Job item:
Look through the material and copy each line holding "Speech".

Study material:
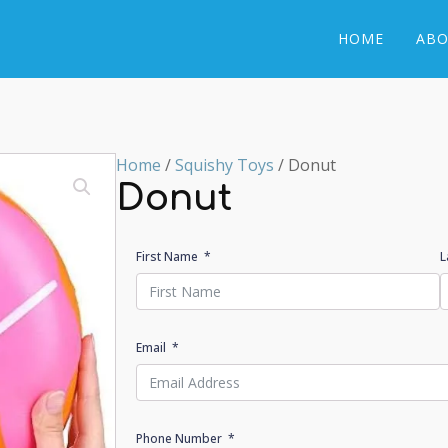
HOME
ABO
Home
/
Squishy Toys
/ Donut
Donut
First Name
L
Email
Phone Number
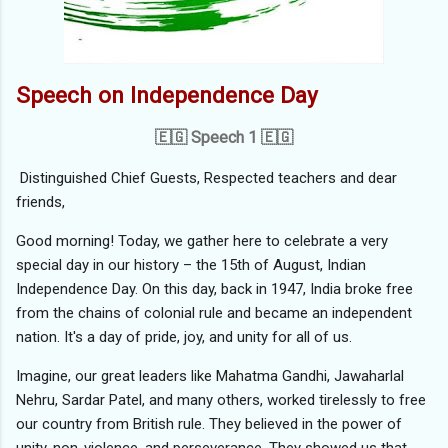
Speech on Independence Day
🇪🇬 Speech 1 🇪🇬
Distinguished Chief Guests, Respected teachers and dear
friends,
Good morning! Today, we gather here to celebrate a very
special day in our history – the 15th of August, Indian
Independence Day. On this day, back in 1947, India broke free
from the chains of colonial rule and became an independent
nation. It's a day of pride, joy, and unity for all of us.
Imagine, our great leaders like Mahatma Gandhi, Jawaharlal
Nehru, Sardar Patel, and many others, worked tirelessly to free
our country from British rule. They believed in the power of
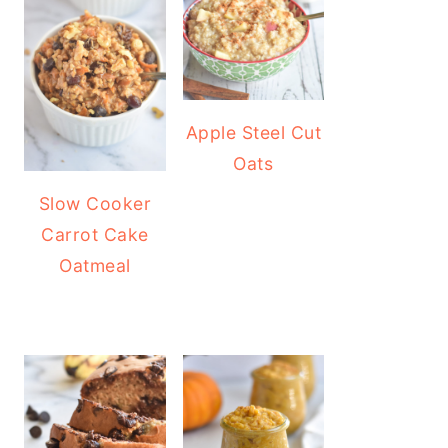
Apple Steel Cut
Oats
Slow Cooker
Carrot Cake
Oatmeal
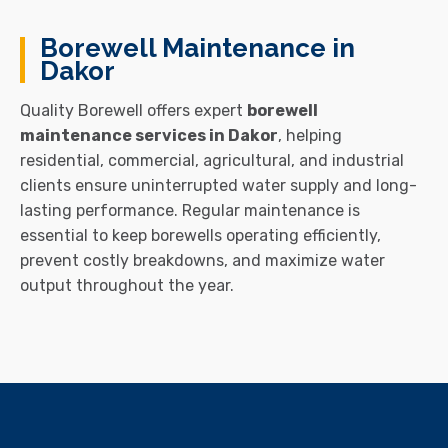
Borewell Maintenance in
Dakor
Quality Borewell offers expert
borewell
maintenance services in Dakor
, helping
residential, commercial, agricultural, and industrial
clients ensure uninterrupted water supply and long-
lasting performance. Regular maintenance is
essential to keep borewells operating efficiently,
prevent costly breakdowns, and maximize water
output throughout the year.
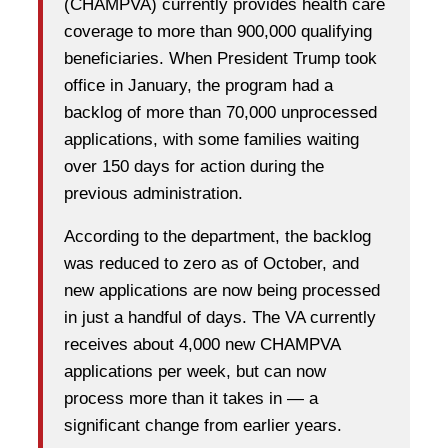
(CHAMPVA) currently provides health care
coverage to more than 900,000 qualifying
beneficiaries. When President Trump took
office in January, the program had a
backlog of more than 70,000 unprocessed
applications, with some families waiting
over 150 days for action during the
previous administration.
According to the department, the backlog
was reduced to zero as of October, and
new applications are now being processed
in just a handful of days. The VA currently
receives about 4,000 new CHAMPVA
applications per week, but can now
process more than it takes in — a
significant change from earlier years.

Output for this task:
Speech on Independence Day
🇪🇬 Speech 1 🇪🇬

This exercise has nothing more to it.